A couple in England never imagined they were in for some luck while they working on a kitchen renovation. What they thought was just a piece of electrical cable was actually a gold disc filled with rare gold coins.
The couple were working on the kitchen floorboards of their 18th-century detached home where they lived for over ten years.
They thought they stumbled upon a piece of electrical cable but when they lifted it up, they found a cup as big as a can of Coke.
On a closer look, it was full of gold coins dating from 1610 to 1727. The couple was shocked and couldn’t believe what they just unearthed.
They called London auctioneers Spink & Son and a coin expert came to their property to examine the hoard.
The rare coins are believed to have belonged to Joseph Fernley and his wife Sarah Meister. They were importers of coal, timber, and iron ore.
Their latest generations were members of Parliament and served as Whig politicians. Fernley died in 1725 and Sarah passed away in 1745 in Ellerby.
Auctioneer and coin specialist Gregory Edmund was so amazed by the discovery and the history of the golden coins.
“It is a rare privilege for an auctioneer to be graced with a white glove sale (100% sold), but when the story of Joseph and Sarah Fernley and their misers millions came to my attention back in 2019, I just knew the story had to be told,” he said.
“The anonymous finders were absolutely staggered by the result. It dwarfed any pre-conceived expectations and set dozens of world records along the way.”
According to the auction house, Spink & Son, the 17th and 18th-century coins would be valued at about $113,010 and could be sold at an auction for $250,000. To the couple’s surprise, however, they were flogged for a whopping $852, 380.

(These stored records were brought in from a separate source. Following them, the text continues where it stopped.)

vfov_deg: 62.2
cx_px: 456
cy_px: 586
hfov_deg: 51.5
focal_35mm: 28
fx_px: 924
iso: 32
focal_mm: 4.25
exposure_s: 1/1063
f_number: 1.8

The price increased as the listing got more public attention from international buyers mostly from Europe, Australia, and Japan. There were 372 registrants and dozens of successful collectors.

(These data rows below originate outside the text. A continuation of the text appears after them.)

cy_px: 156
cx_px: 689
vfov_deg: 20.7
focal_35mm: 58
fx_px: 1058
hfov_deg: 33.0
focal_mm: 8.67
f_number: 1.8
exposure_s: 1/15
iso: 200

The most expensive piece sold was the “Unbelievable Mint Error” coin dated back to the 1720s. It was fascinating not only because it was gained during the reign of King George I but also because it had two tails instead of a head and a tail.

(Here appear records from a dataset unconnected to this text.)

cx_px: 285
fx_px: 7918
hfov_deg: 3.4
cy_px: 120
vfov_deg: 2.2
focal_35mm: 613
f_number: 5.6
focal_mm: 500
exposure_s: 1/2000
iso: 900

“This coin is a new world record for any ‘brockage’ mint error coin of any country ever sold at auction, besting a US gold dollar sold in Texas for $54,625 in October 2011,” Edmund said.
Another coin that caught the attention of buyers was A Charles II guinea from 1675. It has a spelling error in which the king’s Latin name was spelled CRAOLVS instead of CAROLUS. A Queen Anne Guinea from 1705 was also sold for over $3,000.
“I have never seen a response to an auction like that before, and the results testify it, my provisional estimate was demolished three times over,” Edmund said. He also said that the sale was unique in so many ways.
“The story of the coins, the method of discovery, and the rare opportunity to buy them at auction. All that combined in a buoyant and energized market to create incredible new prices as the 24 coins of the Ellerby hoard found new homes,” he added.
Edmund explained that it’s not really uncommon to sell rare coins at auctions but what makes the sale extraordinary was the history of the coins and their astounding discovery.
He also hopes that this won’t make people think of renovating their homes and start digging, in hopes of finding treasures.
“I do hope people think before ripping up their floors,” Edmund said.